Carmine “Duke” Chimento took on a job as a history teacher but soon figured out there was another way he could serve students.

He became a wrestling coach. 

More than 30 years after forming one of his first teams from his physical education class at Phillips High School in Birmingham and 20 years after retiring from Hoover High School, Chimento this spring was inducted into the National Wrestling Hall of Fame, where he received the Life Service to Wrestling award. 

Chimento was in seventh or eighth grade when he fell in love with wrestling for the first time. His older brother, Frank, was a wrestler, and he wanted to try it for himself. 

“I went to junior high, I joined the team, and it’s been a love affair ever since,” Chimento said. 

He wrestled all four years in high school and in college at Auburn University. Once he graduated, he became a wrestling coach. He started a brand new wrestling program at Chavala High School in Russell County and stayed there for one year. He then moved to Phillips High School, where he coached for 11 years before moving to Berry High School in Hoover. He coached at Berry — and Hoover High after the name change — for 22 years before retiring. In 2019, he was inducted into the Alabama Wrestling Hall of Fame. 

Chimento said wrestling is a high-discipline sport where kids have to make a lot of sacrifices.

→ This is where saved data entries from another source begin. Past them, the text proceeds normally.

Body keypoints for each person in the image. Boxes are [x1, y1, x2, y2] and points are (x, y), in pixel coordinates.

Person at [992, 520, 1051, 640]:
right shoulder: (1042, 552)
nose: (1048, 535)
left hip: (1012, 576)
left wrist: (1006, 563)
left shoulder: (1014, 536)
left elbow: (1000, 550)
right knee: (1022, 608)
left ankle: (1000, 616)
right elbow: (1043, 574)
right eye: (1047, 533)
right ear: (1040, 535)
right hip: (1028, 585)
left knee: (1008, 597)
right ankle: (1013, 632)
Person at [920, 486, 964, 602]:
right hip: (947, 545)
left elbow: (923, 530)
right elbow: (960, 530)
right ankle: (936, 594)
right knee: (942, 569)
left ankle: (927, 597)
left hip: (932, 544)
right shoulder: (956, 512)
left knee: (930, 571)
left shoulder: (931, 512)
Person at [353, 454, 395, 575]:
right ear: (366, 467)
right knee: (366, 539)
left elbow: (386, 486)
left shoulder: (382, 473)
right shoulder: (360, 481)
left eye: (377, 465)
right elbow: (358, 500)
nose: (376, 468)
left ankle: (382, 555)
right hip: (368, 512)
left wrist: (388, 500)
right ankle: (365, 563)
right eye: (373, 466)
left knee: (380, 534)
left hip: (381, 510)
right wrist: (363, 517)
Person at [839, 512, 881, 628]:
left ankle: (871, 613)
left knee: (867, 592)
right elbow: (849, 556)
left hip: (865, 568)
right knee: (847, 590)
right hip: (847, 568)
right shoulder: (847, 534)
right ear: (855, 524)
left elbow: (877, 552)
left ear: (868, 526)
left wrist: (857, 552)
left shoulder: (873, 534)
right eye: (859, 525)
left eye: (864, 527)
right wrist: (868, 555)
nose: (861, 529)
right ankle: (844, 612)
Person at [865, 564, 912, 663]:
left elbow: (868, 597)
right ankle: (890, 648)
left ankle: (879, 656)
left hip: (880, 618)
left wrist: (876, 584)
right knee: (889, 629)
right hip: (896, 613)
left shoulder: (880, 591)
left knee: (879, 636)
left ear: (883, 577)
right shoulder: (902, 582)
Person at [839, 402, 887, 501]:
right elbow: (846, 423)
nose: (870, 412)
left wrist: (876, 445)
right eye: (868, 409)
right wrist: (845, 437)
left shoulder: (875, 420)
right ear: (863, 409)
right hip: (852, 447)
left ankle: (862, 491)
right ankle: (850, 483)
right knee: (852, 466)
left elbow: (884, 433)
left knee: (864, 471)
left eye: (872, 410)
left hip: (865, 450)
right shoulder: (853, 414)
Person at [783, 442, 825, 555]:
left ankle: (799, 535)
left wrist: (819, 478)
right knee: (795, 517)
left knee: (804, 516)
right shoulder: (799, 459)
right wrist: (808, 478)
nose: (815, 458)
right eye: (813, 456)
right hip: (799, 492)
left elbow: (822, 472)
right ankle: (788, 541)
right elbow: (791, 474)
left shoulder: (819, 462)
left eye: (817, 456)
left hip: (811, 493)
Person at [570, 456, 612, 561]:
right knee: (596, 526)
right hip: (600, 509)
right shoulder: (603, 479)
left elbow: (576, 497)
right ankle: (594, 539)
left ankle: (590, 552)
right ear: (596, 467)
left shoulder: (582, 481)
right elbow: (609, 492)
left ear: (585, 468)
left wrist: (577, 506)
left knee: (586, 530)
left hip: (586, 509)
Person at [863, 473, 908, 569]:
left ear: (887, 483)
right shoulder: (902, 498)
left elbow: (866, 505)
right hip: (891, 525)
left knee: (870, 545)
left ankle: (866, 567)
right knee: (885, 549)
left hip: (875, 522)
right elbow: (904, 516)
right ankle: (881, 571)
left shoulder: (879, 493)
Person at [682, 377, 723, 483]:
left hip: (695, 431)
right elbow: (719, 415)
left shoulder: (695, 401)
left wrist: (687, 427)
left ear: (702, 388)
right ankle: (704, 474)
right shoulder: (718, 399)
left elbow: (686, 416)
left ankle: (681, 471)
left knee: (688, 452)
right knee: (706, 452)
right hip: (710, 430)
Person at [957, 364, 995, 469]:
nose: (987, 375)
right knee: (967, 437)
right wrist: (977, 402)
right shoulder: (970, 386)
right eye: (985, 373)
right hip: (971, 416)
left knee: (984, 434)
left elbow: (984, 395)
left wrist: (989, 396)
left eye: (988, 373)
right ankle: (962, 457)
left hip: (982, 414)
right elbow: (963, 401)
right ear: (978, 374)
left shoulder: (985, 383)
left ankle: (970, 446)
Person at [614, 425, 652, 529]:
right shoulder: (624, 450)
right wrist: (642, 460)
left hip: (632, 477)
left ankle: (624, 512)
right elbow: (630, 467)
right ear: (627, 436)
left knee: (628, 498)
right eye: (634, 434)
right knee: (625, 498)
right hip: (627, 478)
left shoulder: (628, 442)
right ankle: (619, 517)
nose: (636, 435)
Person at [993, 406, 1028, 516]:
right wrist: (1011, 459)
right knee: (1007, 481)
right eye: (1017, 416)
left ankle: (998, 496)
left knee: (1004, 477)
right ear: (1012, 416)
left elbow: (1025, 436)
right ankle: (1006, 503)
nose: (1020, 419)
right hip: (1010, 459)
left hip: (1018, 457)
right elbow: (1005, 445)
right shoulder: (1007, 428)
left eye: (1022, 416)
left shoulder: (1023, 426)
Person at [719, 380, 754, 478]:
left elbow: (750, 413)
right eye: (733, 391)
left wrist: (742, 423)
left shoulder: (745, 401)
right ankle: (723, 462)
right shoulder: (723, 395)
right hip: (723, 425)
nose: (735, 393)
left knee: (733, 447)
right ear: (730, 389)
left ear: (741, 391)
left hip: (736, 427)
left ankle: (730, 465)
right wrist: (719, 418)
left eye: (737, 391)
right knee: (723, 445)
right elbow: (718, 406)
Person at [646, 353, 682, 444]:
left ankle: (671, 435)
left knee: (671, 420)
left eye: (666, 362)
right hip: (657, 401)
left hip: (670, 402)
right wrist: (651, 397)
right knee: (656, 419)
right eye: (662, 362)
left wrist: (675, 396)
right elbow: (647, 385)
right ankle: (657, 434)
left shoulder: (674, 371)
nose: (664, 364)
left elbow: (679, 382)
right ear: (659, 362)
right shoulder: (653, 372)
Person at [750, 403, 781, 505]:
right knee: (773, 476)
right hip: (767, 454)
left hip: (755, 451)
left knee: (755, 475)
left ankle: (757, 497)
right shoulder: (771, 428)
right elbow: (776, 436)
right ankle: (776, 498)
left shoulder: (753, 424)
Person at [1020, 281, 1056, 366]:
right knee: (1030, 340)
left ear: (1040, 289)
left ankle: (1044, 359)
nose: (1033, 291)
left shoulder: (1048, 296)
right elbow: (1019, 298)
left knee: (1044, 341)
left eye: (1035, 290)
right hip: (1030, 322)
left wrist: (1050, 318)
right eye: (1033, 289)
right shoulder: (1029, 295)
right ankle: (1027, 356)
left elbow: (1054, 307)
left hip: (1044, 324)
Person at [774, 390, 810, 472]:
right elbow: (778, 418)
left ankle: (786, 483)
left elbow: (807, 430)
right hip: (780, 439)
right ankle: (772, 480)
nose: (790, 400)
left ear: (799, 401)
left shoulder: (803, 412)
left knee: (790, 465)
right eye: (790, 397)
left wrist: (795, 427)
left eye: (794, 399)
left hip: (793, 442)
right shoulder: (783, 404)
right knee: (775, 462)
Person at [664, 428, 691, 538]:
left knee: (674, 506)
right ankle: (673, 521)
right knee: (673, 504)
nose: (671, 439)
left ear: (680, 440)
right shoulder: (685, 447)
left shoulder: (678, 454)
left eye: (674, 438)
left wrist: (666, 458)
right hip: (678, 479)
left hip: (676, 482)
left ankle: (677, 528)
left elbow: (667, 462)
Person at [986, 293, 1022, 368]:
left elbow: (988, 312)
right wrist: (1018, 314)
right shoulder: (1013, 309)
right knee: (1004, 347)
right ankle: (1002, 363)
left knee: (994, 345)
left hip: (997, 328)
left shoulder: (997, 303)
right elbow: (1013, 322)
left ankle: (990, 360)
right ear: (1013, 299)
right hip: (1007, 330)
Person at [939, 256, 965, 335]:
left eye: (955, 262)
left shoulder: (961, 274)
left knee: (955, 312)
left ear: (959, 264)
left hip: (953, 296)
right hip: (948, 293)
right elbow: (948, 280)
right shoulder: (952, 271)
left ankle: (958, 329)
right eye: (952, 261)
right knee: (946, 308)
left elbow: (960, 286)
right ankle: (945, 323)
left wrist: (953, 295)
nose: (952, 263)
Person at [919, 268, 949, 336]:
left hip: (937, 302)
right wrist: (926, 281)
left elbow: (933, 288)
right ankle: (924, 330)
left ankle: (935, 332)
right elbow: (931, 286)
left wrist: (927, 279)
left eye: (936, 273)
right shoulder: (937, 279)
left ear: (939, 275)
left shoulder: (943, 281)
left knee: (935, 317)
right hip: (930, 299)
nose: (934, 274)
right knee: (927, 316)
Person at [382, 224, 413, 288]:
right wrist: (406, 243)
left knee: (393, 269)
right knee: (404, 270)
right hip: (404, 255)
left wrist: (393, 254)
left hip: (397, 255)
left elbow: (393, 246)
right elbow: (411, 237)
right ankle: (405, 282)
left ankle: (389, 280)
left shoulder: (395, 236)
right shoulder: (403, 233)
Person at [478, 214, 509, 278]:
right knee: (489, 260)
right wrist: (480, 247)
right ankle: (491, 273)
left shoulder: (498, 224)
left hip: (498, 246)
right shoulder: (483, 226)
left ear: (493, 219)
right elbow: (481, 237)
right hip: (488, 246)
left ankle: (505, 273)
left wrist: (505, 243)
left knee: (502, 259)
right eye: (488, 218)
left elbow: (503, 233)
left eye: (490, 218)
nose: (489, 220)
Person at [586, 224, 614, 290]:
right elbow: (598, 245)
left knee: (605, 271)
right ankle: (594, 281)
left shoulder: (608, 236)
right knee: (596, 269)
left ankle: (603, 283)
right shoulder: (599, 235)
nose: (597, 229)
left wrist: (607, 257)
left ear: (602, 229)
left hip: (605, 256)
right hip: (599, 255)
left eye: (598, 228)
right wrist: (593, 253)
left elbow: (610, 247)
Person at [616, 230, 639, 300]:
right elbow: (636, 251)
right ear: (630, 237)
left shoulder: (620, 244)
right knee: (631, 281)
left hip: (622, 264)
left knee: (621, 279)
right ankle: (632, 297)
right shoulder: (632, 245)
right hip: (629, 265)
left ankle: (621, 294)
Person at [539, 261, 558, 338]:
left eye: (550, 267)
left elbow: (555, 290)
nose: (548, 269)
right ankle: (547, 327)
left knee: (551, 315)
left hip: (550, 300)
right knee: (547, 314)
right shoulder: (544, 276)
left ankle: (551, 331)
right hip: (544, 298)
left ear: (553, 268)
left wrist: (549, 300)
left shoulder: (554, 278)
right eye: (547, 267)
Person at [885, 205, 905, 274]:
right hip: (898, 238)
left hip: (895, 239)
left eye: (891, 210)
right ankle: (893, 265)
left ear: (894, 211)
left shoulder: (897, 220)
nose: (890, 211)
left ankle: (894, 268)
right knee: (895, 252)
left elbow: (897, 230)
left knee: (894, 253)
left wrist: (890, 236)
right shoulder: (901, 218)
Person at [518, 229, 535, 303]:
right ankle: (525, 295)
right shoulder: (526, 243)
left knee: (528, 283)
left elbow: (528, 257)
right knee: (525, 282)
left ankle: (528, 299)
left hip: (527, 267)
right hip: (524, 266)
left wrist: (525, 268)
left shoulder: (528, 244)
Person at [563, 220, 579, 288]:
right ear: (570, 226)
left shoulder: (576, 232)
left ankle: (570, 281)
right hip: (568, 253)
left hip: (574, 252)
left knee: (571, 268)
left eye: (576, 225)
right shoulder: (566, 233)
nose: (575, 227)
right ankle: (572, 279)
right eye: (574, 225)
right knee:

He enjoyed making men out of the students with whom he worked as a coach, seeing them grow, develop and eventually apply the skills they learned in wrestling to their future. 

“His coaching style was an attack style of wrestling, and getting in the other person’s face,” said Stewart Holt, who wrestled at Hoover when Chimento coached there. “A domineering style of wrestling ... never quit, never give up. Outwork your opponent who is across from you.

“That’s kind of been my style in life,” Holt said. “I don’t really take no for an answer. I don’t quit until there’s absolutely no hope of something having success.” 

Holt won state championships in wrestling in 1993 and 1994, his junior and senior years of high school. One of his favorite memories of wrestling with Chimento is from the weeks leading up to his second state championship. 

During the summer before his senior year, Holt wrestled so much that by the time the season came around he was burnt out and needed a break. Chimento allowed him time to recharge and get his head straight while everyone else kept wrestling. When he came back a few weeks later, he won his second state title. He embraced Chimento in a winning hug and exchanged thank yous with him.

“That’s a moment I’ll never forget,” Holt said. 

He is currently a wrestling coach at the Skull and Crossbones Wrestling club in Hoover, where he teaches the children the same philosophies Chimento taught him: face fears, be aggressive, try to win and wrestle fair. 

Chimento retired from coaching in 2001 and currently lives in Hoover with his wife, Judy. They have two sons, Randall and Michael, and four grandchildren. 

He said some of his favorite memories of wrestling are from Phillips High School. To raise money for wrestling there, he would fit as many students in his Dodge Charger as possible and take them to downtown Birmingham to sell Krispy Kreme donuts at the nearby gas stations. He wasn’t paid to coach wrestling, but he did it anyway. “It’s what you do for wrestling, you dedicate your life to it.”